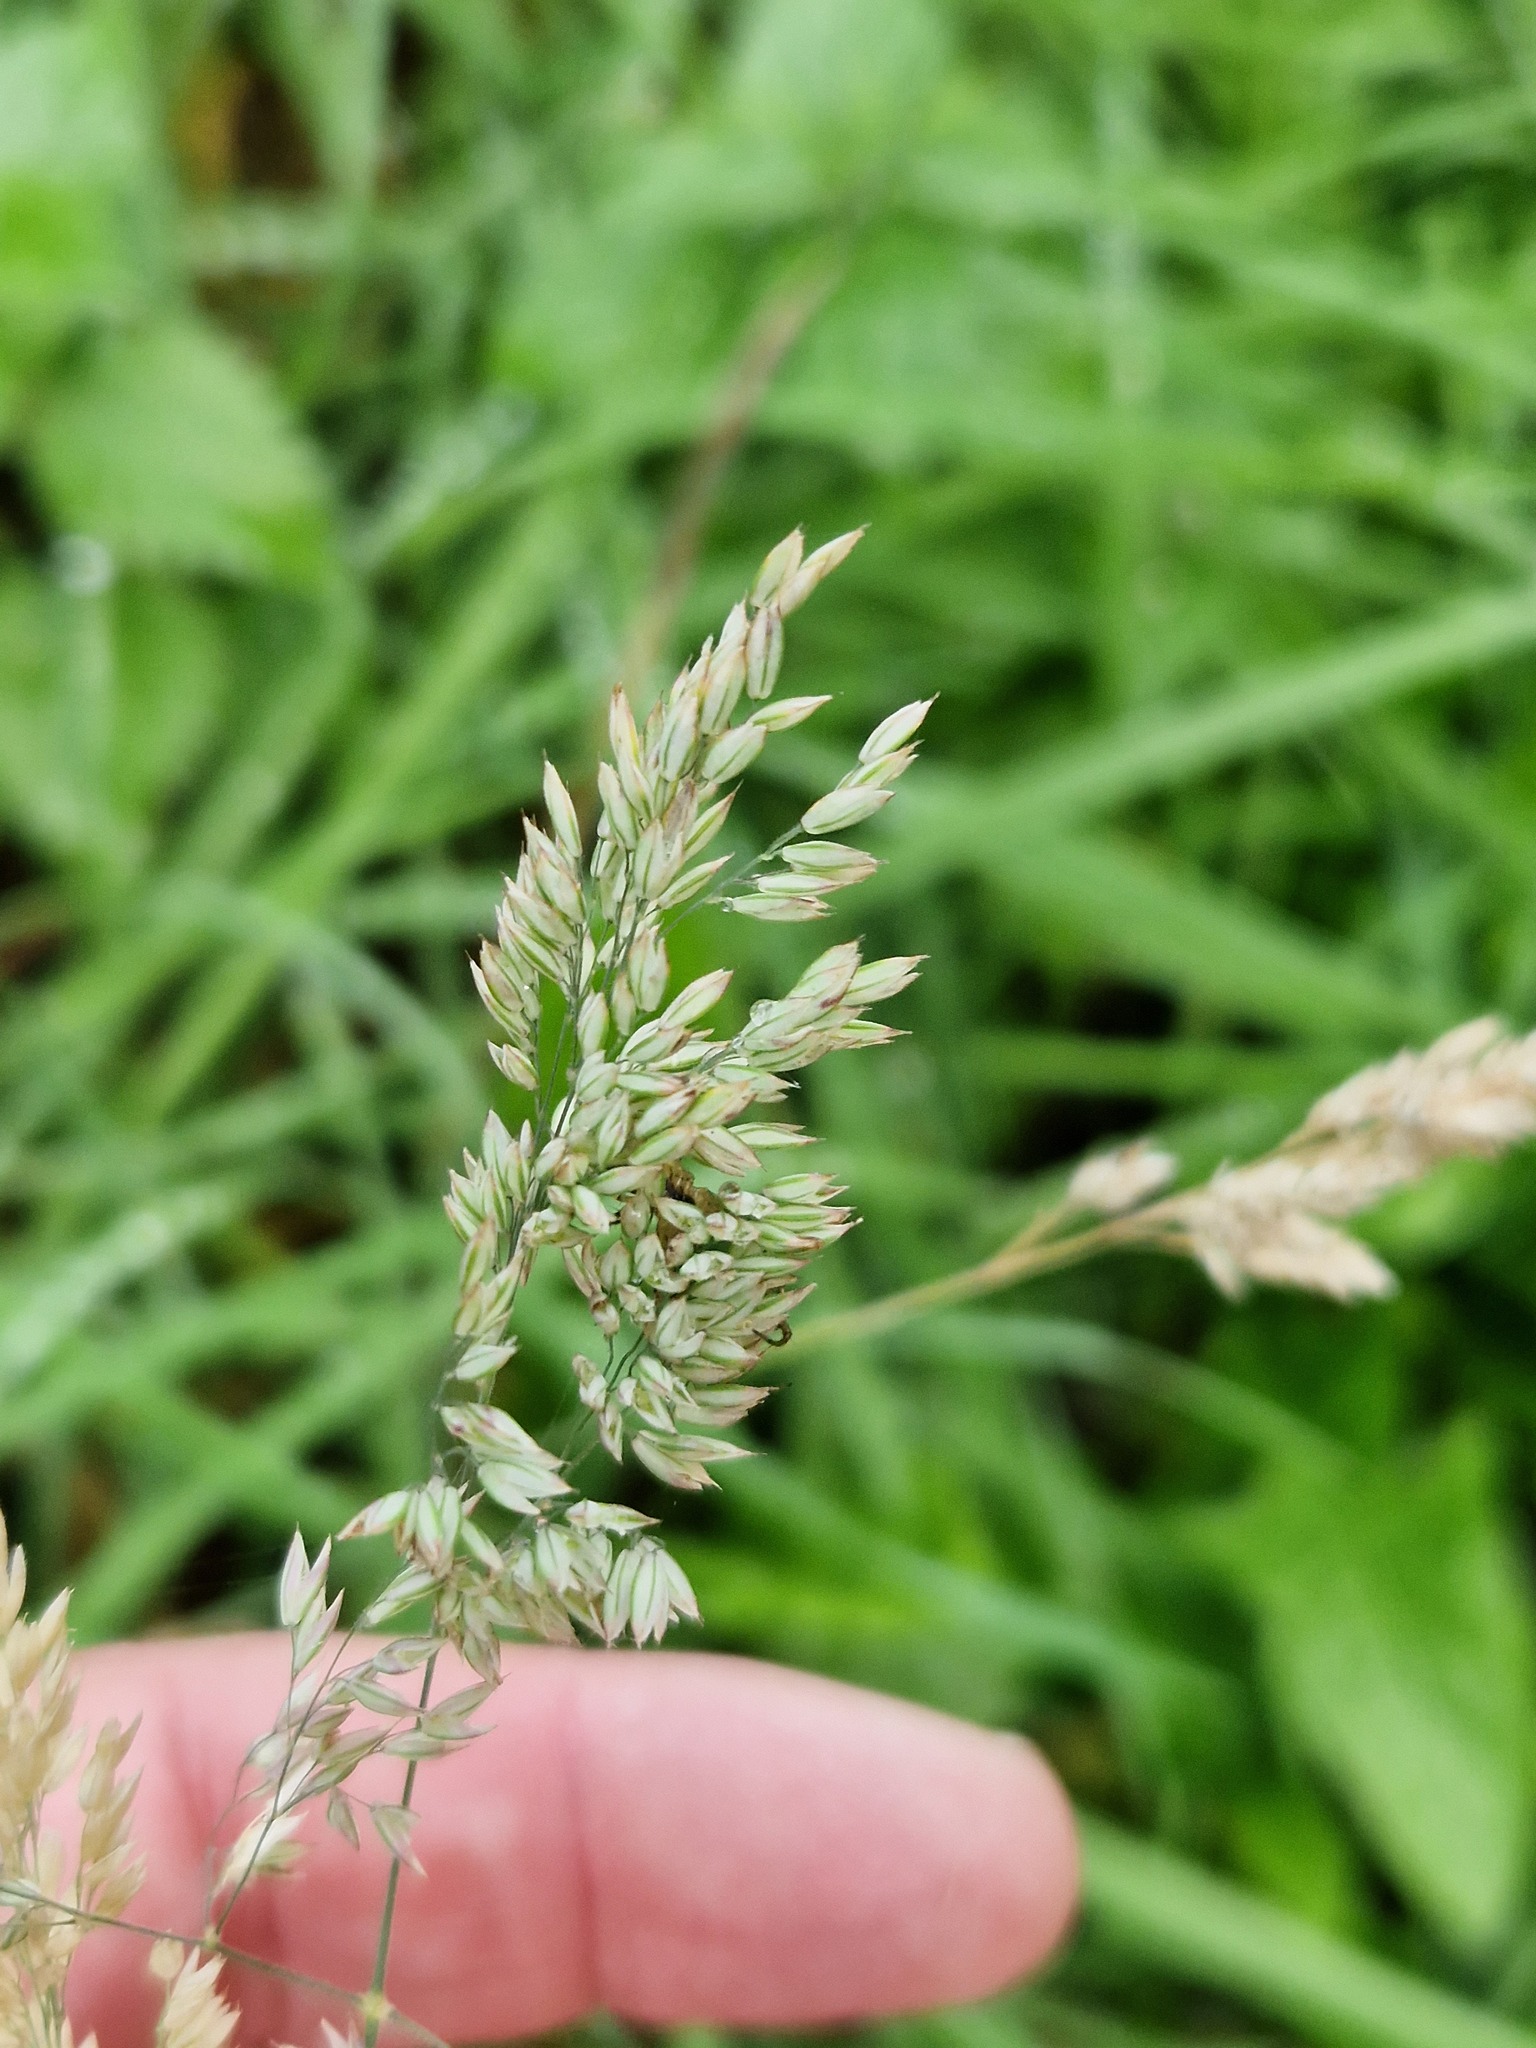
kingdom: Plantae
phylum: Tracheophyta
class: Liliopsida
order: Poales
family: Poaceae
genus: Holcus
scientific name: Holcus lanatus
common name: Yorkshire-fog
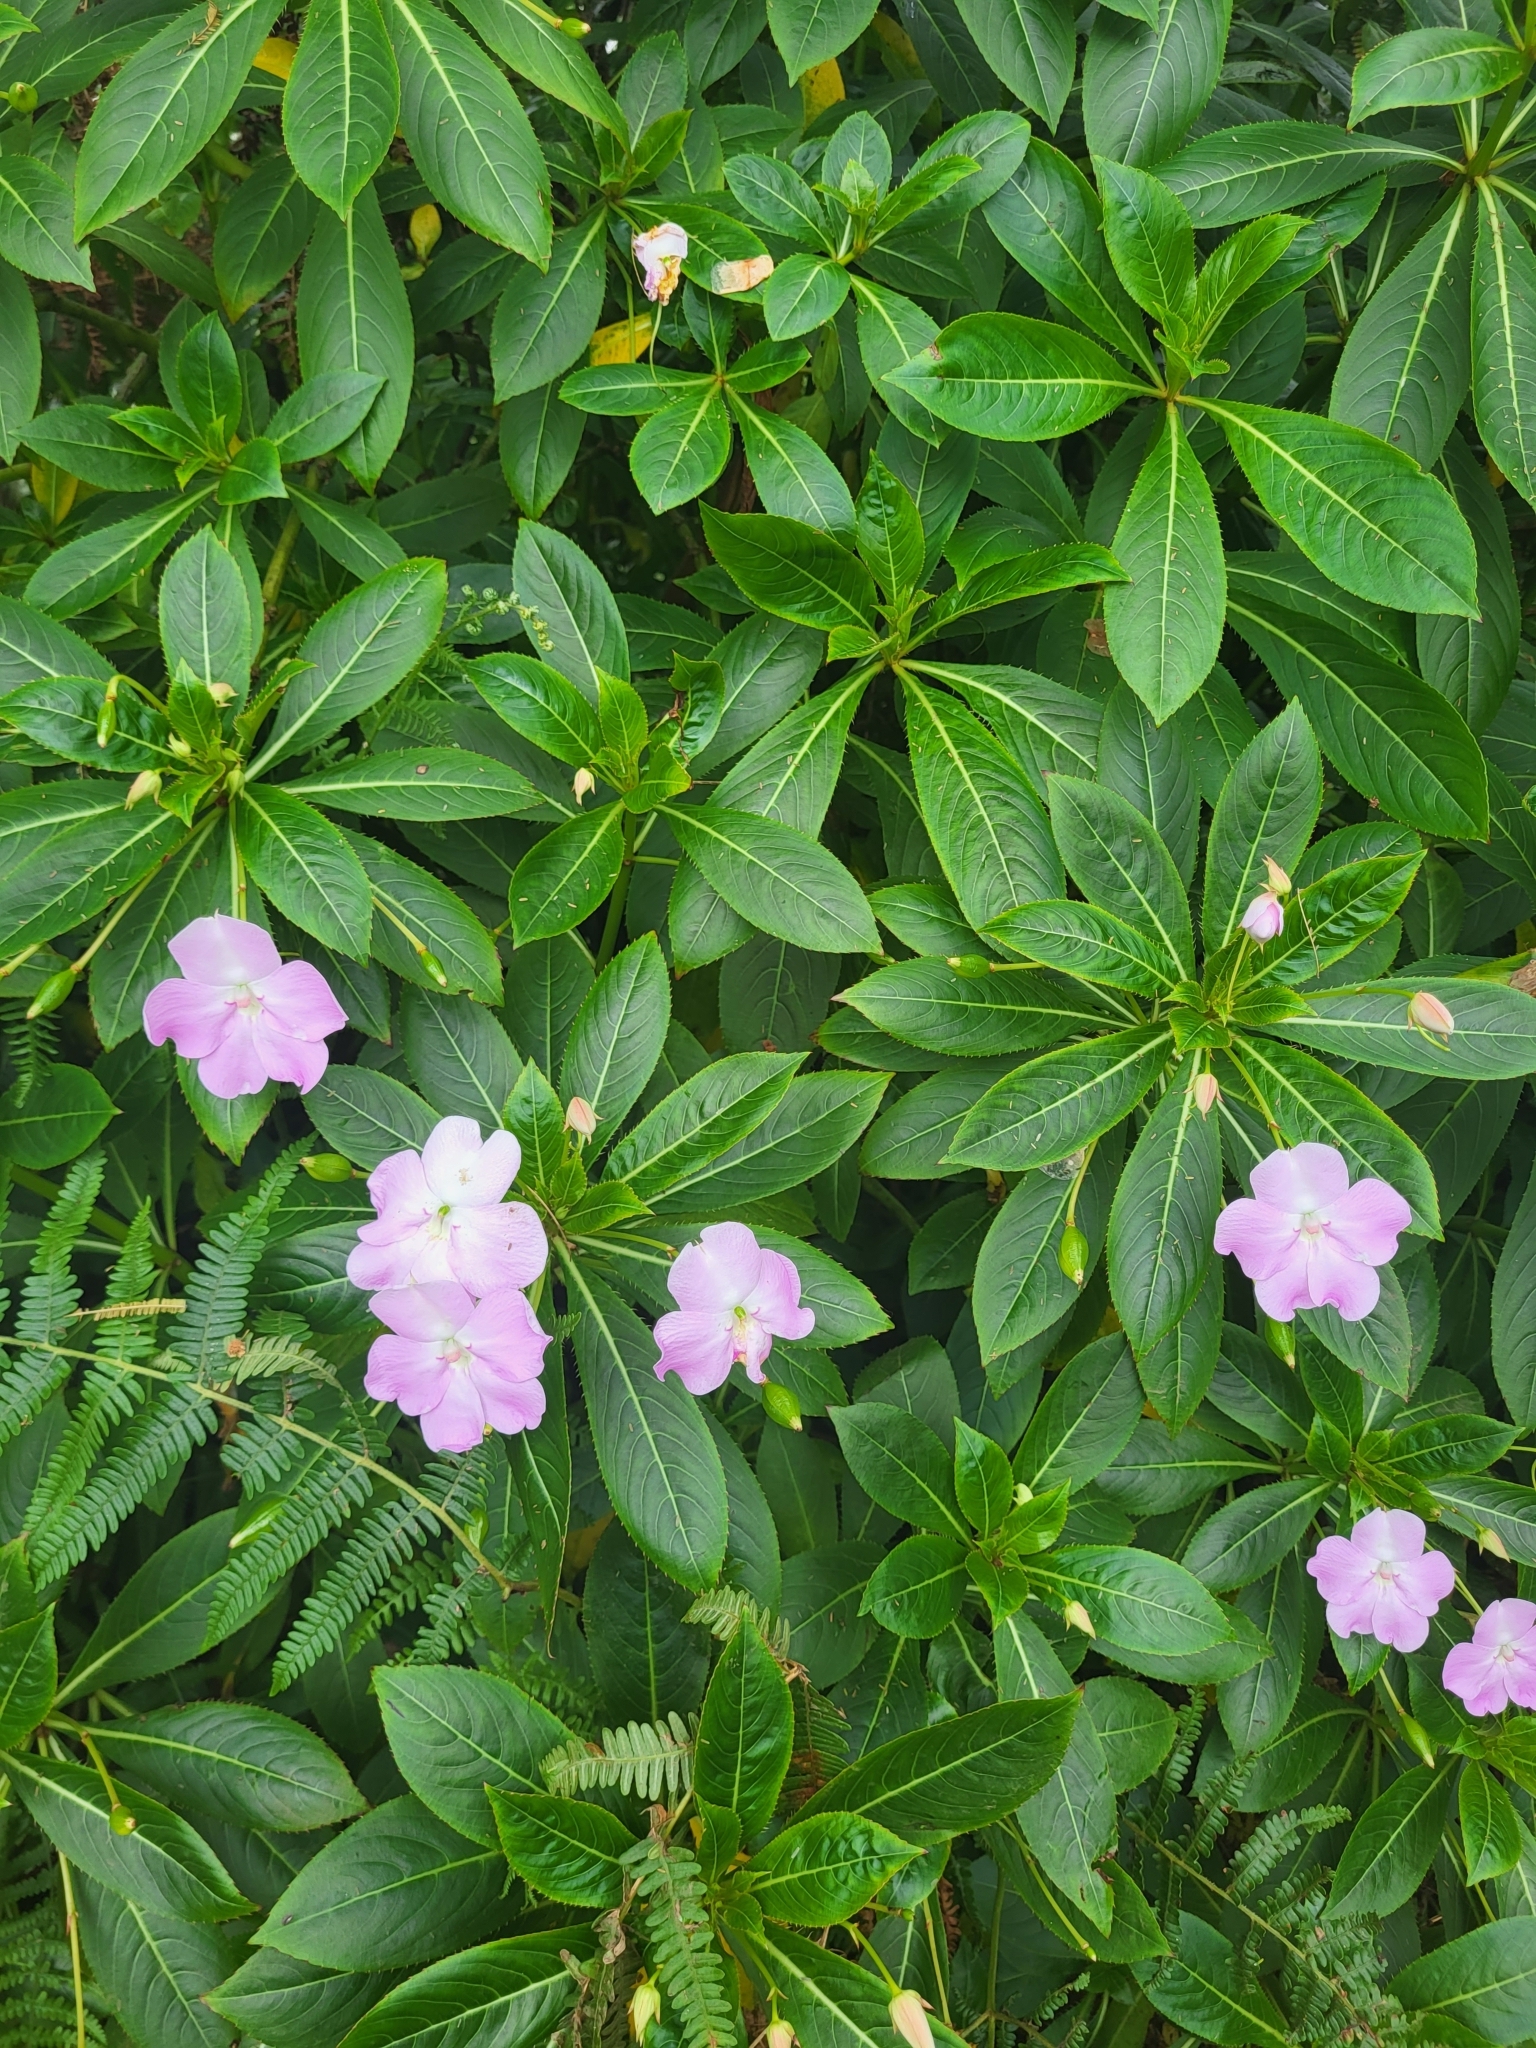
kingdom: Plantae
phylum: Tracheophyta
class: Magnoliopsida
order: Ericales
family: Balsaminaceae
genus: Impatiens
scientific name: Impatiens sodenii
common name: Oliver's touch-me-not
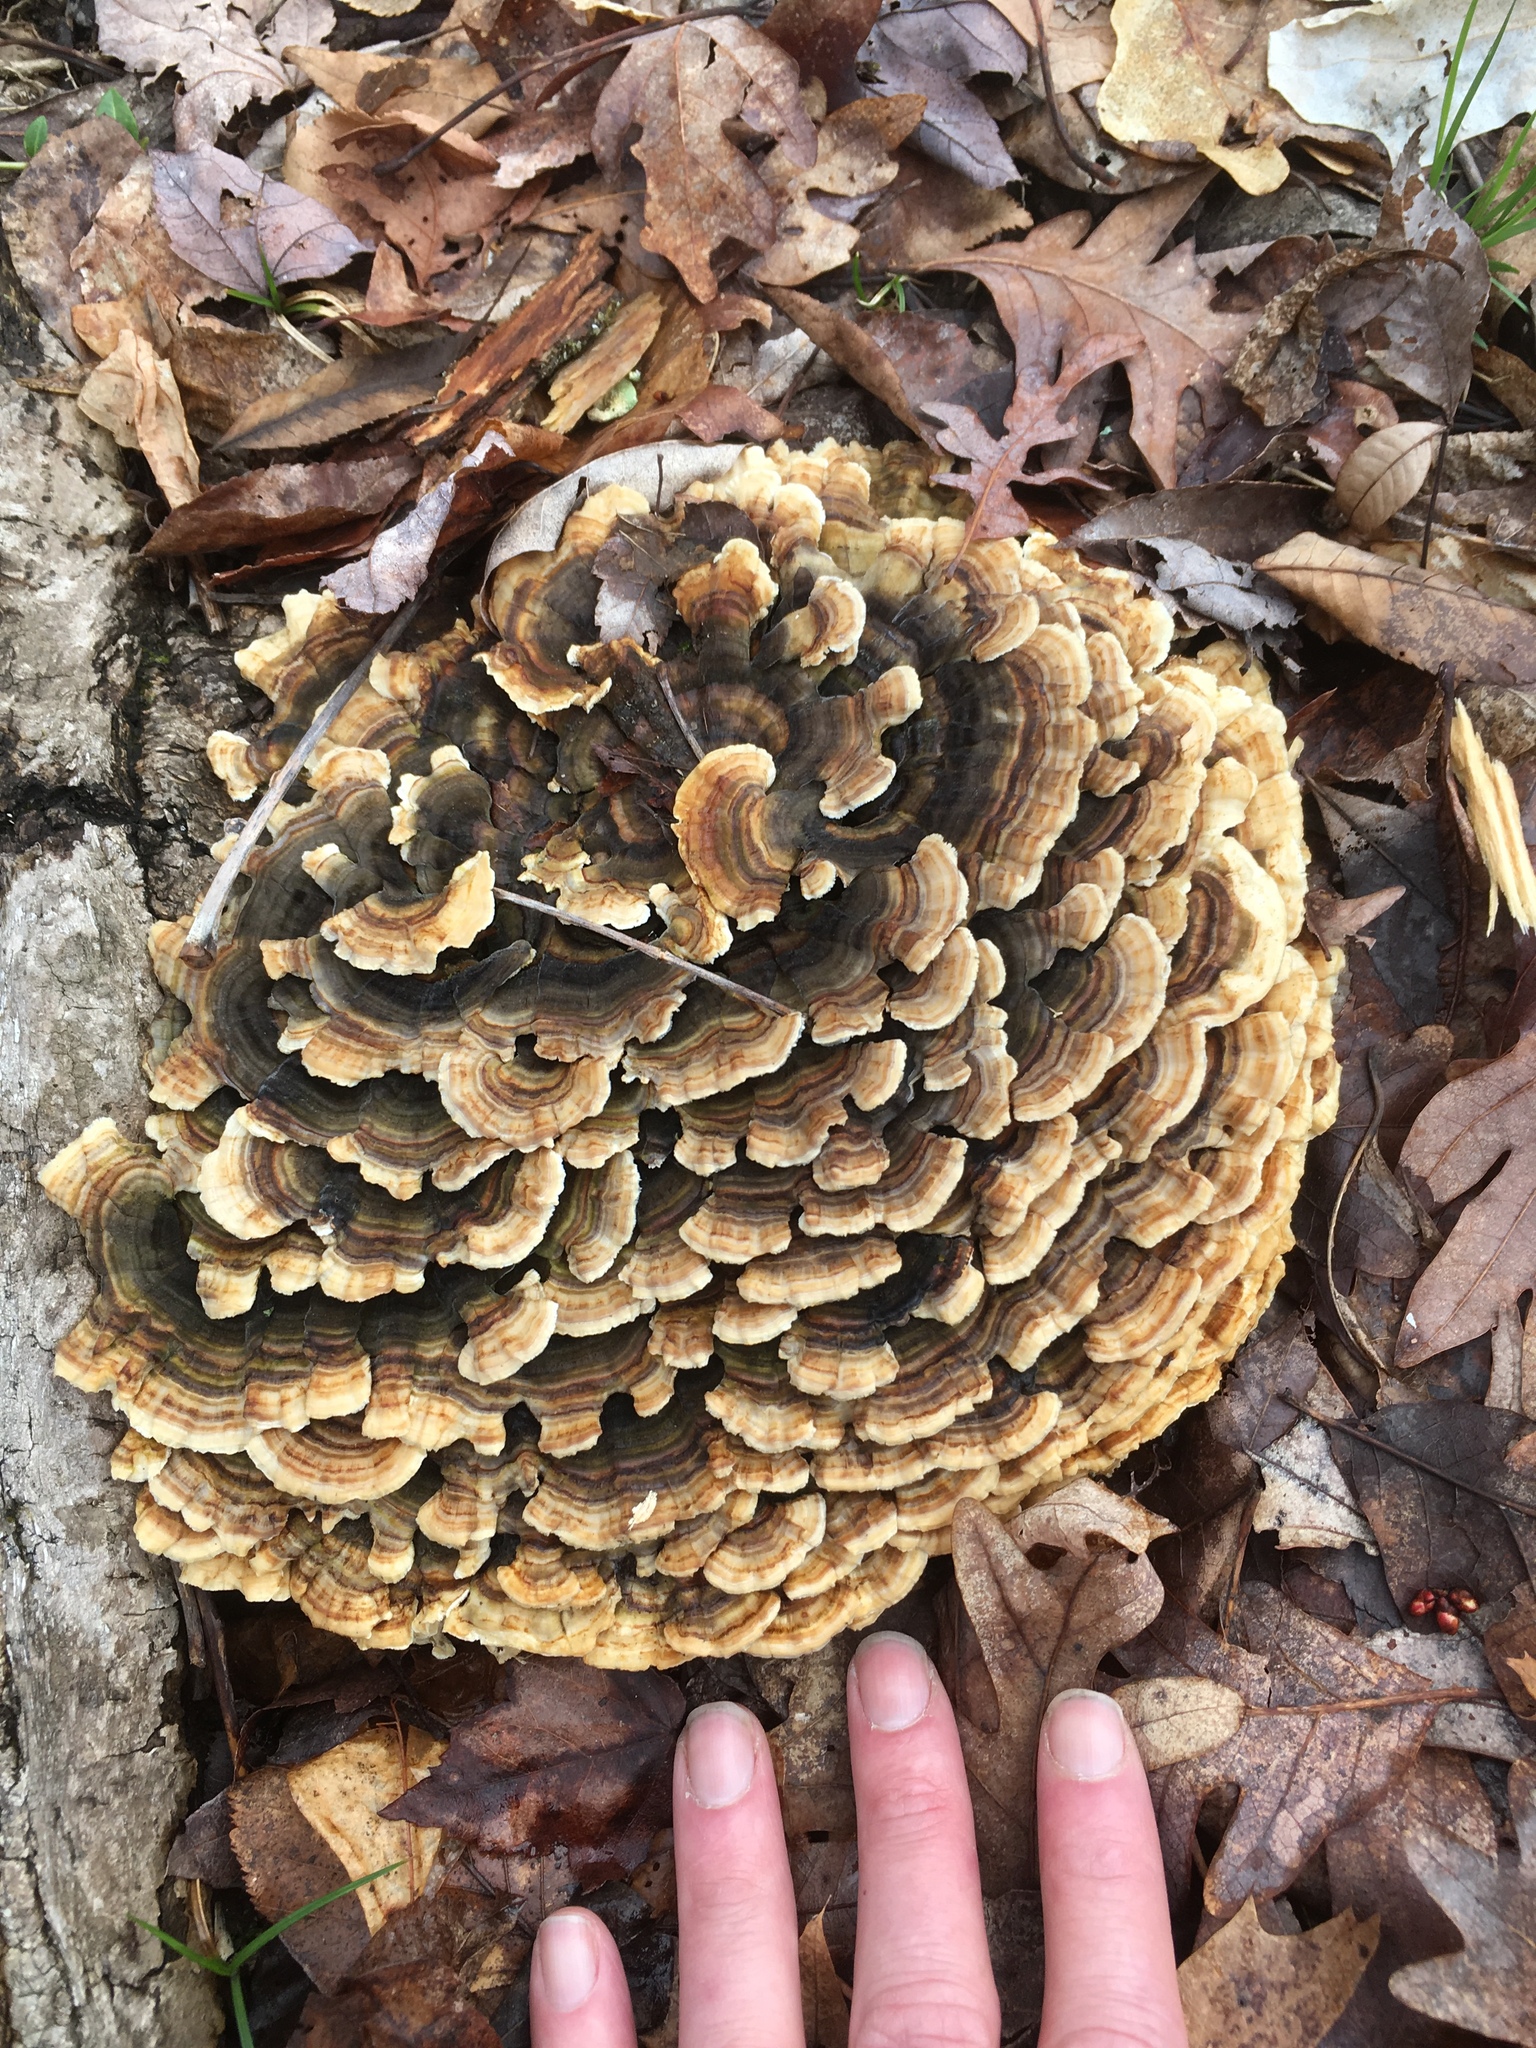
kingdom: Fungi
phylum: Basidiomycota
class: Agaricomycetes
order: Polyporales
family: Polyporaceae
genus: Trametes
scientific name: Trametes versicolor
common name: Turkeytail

EXERCISE AIM: Reproduce every text line of the data above verbatim, leaving out the pictures.

FINAL RESULT:
kingdom: Plantae
phylum: Tracheophyta
class: Liliopsida
order: Poales
family: Poaceae
genus: Holcus
scientific name: Holcus lanatus
common name: Yorkshire-fog
kingdom: Plantae
phylum: Tracheophyta
class: Magnoliopsida
order: Ericales
family: Balsaminaceae
genus: Impatiens
scientific name: Impatiens sodenii
common name: Oliver's touch-me-not
kingdom: Fungi
phylum: Basidiomycota
class: Agaricomycetes
order: Polyporales
family: Polyporaceae
genus: Trametes
scientific name: Trametes versicolor
common name: Turkeytail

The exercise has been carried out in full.